1. Parties

This Agreement (“Agreement”) is entered into between MOATiT, the “Provider,” and the “Customer” on the Effective Date stated in section 1 of the proposal (provided separately).

2. Services

Provider agrees to provide managed IT services (“Services”) to the Customer as outlined in the service schedule as offered in section 2 of the proposal (provided separately).

3. Responsibilities

3.1 Provider Responsibilities:

  • Deliver the Services with reasonable care and skill
  • Maintain the confidentiality and security of Customer’s information
  • Comply with all applicable laws and regulations
  • Provide regular updates and reports on the performance of the Services

3.2 Customer Responsibilities:

  • Provide necessary access to IT systems and infrastructure
  • Promptly report any issues or concerns to Provider
  • Comply with Provider’s reasonable requests for cooperation
  • Abide by the terms and conditions of this Agreement

4. Service Level Agreements (SLAs)

Provider agrees to setup a Service Level Agreement as the customer requirements are determined based on their IT infrastructure during onboarding process.

5. Term and Termination

5.1 Term:

This Agreement shall commence on the Effective Date as listed in the estimate and shall continue in full force and effect for a period of 36 months (“Initial Term”), unless terminated earlier in accordance with the provisions herein.

5.2 Renewal:

Upon expiration of the Initial Term, this Agreement shall automatically renew for successive renewal terms of 36 months each (each a “Renewal Term”), unless either party provides written notice of non-renewal at least 60 days prior to the end of the then-current term.

5.3 Termination for Convenience:

Provider may terminate this Agreement for non payment or non compliance by customer by providing a written notice to customer 60 days prior to the last day of service.

5.4 Termination for Cause:

Either party may terminate this Agreement immediately upon written notice to the other party if the other party materially breaches any provision of this Agreement and such breach remains uncured for a period of 60 days following first written notice at 30 days.

★ ★ ★ ★ ★

Work order A:
In the MOATiT service agreement, how long is the Initial Term?
Work order B:
Summarize the MOATiT service agreement in two sentences.

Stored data
★ ★ ★ ★ ★

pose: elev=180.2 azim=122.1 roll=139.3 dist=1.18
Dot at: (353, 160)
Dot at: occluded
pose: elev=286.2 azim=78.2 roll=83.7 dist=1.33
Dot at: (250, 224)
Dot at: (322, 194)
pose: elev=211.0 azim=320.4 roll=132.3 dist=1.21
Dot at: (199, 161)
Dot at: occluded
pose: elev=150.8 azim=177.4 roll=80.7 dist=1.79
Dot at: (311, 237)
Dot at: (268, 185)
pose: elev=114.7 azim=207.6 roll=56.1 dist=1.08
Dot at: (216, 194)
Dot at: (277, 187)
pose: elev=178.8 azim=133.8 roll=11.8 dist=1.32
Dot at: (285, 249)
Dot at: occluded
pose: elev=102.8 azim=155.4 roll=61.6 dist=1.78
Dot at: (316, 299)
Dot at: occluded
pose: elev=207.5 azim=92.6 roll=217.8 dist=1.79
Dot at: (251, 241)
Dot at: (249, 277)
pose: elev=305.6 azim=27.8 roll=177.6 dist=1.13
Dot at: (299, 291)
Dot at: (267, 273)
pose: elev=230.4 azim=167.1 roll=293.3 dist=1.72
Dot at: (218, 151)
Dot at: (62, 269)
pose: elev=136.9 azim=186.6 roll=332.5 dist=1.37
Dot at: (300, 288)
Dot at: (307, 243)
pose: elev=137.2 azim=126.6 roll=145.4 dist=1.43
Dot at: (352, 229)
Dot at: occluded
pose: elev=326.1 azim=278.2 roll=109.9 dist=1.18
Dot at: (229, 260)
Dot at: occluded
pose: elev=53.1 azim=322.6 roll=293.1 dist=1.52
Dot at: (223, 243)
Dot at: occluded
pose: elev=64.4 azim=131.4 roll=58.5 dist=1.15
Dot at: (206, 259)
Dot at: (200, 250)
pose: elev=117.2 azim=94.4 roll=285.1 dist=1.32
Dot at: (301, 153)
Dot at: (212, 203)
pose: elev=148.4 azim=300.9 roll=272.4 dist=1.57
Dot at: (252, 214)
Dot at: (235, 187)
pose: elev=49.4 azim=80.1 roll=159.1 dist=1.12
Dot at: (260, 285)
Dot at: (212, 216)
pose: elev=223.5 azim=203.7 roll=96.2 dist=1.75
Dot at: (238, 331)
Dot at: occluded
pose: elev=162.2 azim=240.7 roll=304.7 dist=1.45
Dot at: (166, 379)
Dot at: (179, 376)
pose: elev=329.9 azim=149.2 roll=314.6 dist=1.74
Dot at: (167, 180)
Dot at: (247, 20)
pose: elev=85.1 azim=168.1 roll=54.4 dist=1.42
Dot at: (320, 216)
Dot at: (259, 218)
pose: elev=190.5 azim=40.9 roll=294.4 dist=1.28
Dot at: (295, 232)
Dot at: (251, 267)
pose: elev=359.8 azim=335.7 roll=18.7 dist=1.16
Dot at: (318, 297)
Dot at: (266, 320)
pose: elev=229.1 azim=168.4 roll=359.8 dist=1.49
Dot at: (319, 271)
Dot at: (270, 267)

★ ★ ★ ★ ★

Task answer A:
36 months.

Task answer B:
MOATiT agrees to provide managed IT services to the Customer, and each side has listed duties, such as the Provider keeping the Customer's information confidential and secure and the Customer giving access to its IT systems and promptly reporting issues. The agreement runs for an Initial Term of 36 months and renews automatically for further 36-month terms unless either party gives written notice of non-renewal at least 60 days before the current term ends.